The UI state is the ground truth.
This is not:
- a macro recorder
- a pixel-matching tool
- a web scraper
- a DOM selector system
- a browser automation framework
- a brittle RPA script
- a one-shot LLM wrapper
- an AI demo toy
It is a semantic, event-driven automation substrate.
This system is intentionally:
- scoped
- deterministic
- event-driven
- feedback-based
- accessibility-first
- model-agnostic
- infrastructure-reliable
It does not pretend UI automation is easy.
It does not fake robustness.
It does not rely on fragile hacks.
It exposes the real UI state and forces the model to operate inside reality.
- Builds a semantic tree of all interactive UI elements on screen
- Tracks the currently active element in real time
- Normalizes element identity across applications
- Feeds live UI state into a local LLM
- Parses model output into system actions
- Executes actions
- Re-reads the UI
- Repeats continuously
This is a closed-loop system.
Not a command generator.
Because current automation tools are blind.
Because macro tools collapse under UI changes.
Because selector-based systems rot.
Because pixel matching is fragile.
Because accessibility APIs already expose the right data — nobody connected them to a model properly.
Because models shouldn’t operate in a vacuum.
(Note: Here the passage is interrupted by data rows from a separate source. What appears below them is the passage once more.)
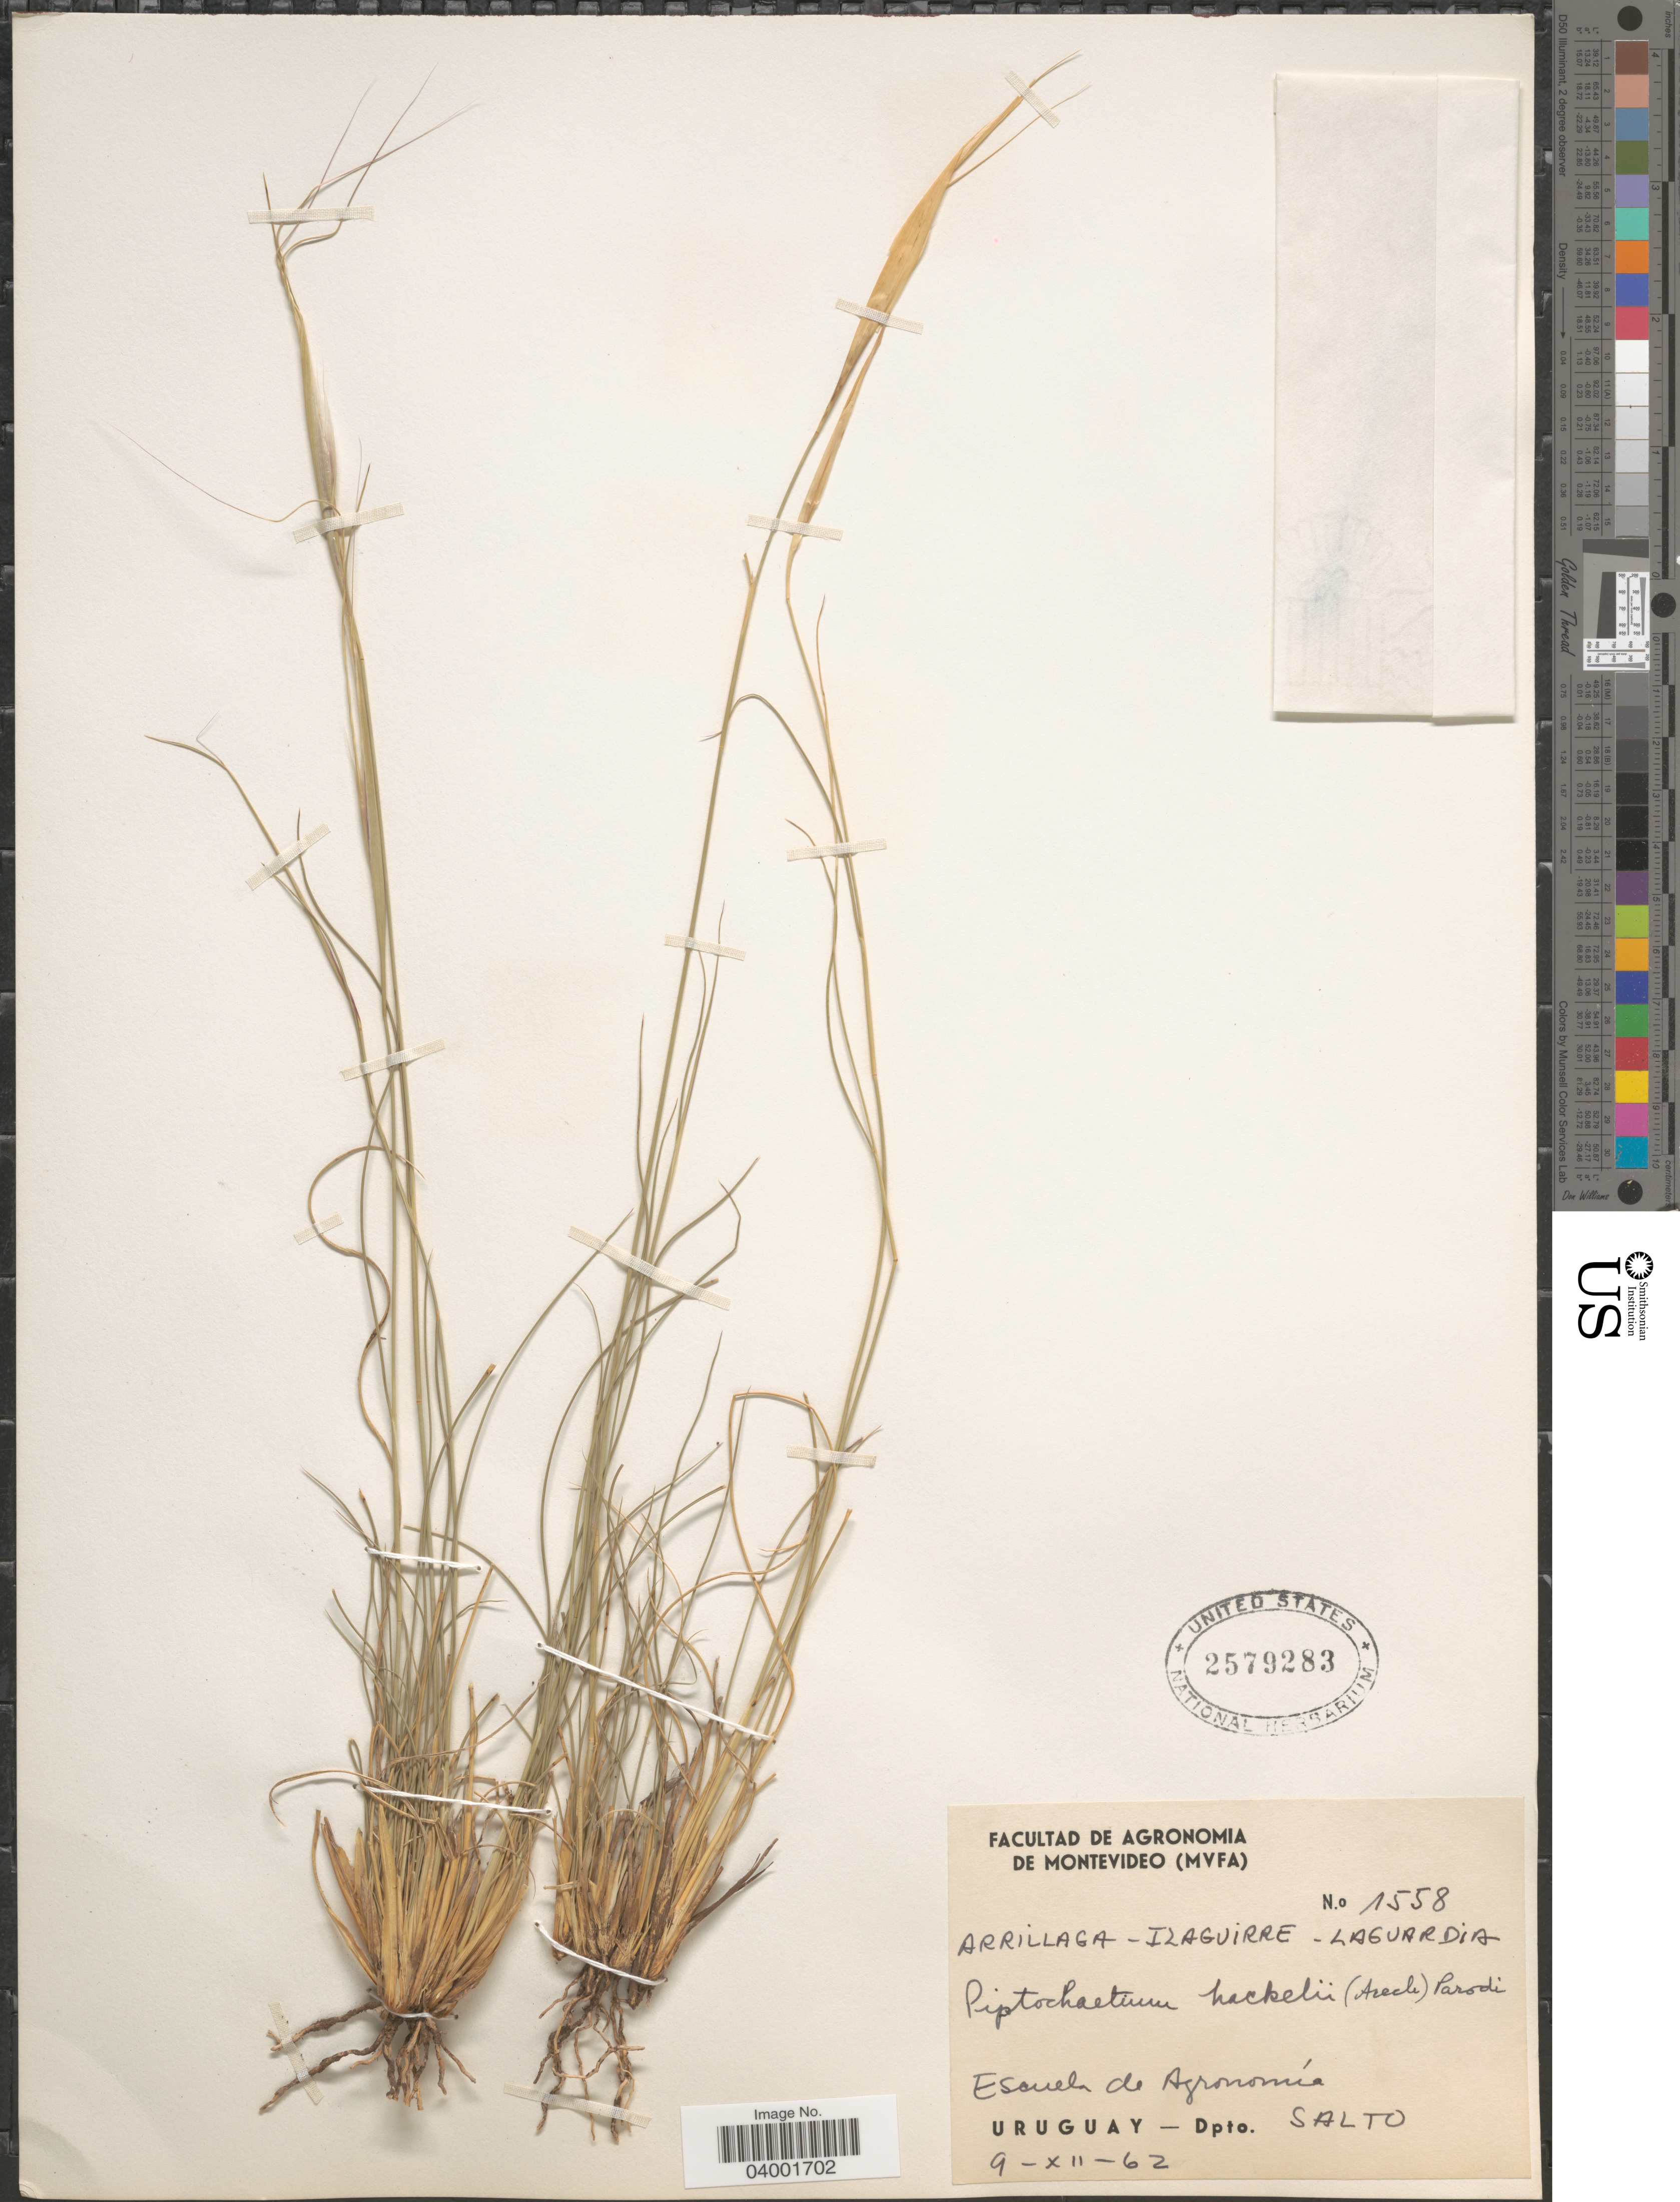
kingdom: Plantae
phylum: Tracheophyta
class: Liliopsida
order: Poales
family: Poaceae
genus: Piptochaetium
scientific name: Piptochaetium hackelii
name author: (Arechav.) Parodi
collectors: Arrillaga, Izaguirre & A. Laguardia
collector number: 1558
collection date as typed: Transcribed d/m/y: 9/12/62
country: Uruguay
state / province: Salto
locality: Escuela de Agronomía. Dpto. Salto.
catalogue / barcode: US 2579283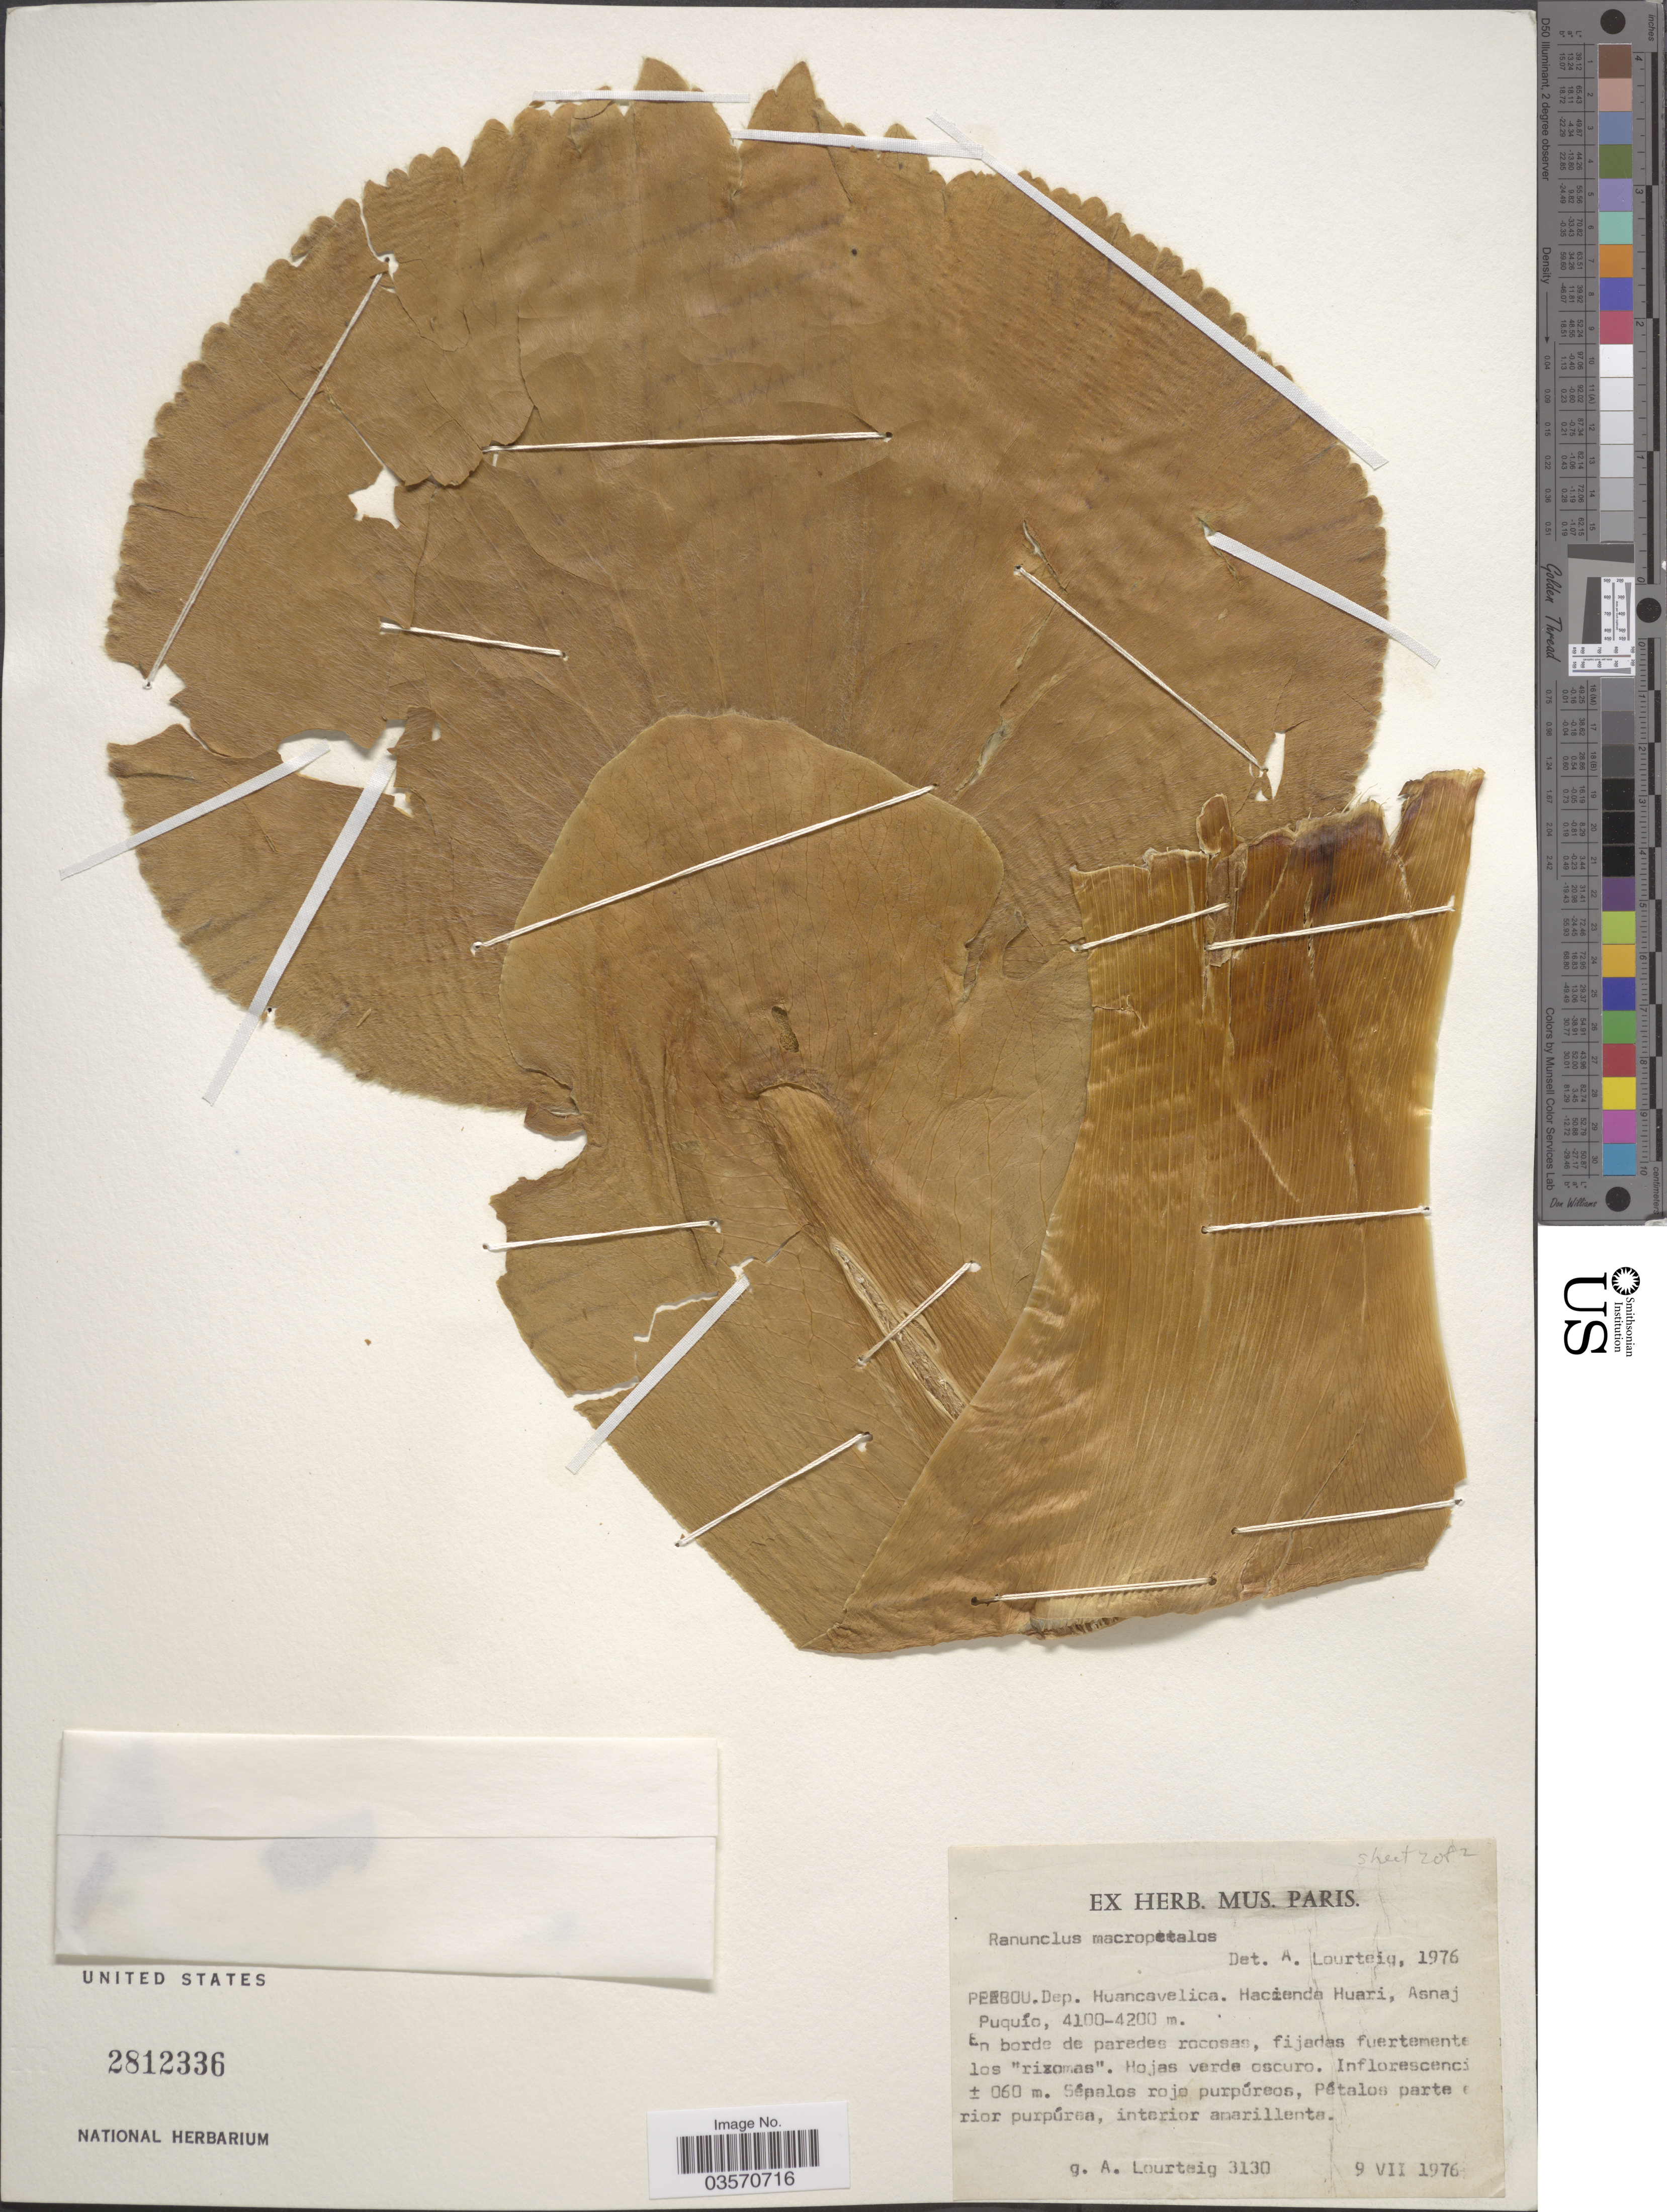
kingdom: Plantae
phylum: Tracheophyta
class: Magnoliopsida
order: Ranunculales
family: Ranunculaceae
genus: Krapfia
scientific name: Krapfia macropetala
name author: (DC.) Tamura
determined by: Strong, M. T., (US), Smithsonian Institution - National Museum of Natural History (UNITED STATES)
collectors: A. Lourteig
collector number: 3130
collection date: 1976-07-09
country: Peru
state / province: Huancavelica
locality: Dep. Huancavelica. Hacienda Huari, Asnaj Puquío.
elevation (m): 4100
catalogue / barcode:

Because automation should verify itself.
This project turns the desktop into a semantic, live-feedback environment that a local language model can actually reason about.
Not a coordinate grid.
Not a pixel buffer.
Not a brittle DOM dump.
Not a one-shot instruction prompt.
A real-time, closed-loop automation system that:
- sees what exists
- knows what’s focused
- reads what’s on screen
- verifies every action
- adapts to UI changes
- and never assumes success.
That layer does not exist as a usable tool.
This builds it.
Works only on X11 desktop environments and the firefox browser, provided all dependencies are correctly installed. Change env.json for your environment variables. These are applications that the AI model is allowed to access.
WARNING: This relies on a text generation AI model that is fragile by nature. Use at your own risk.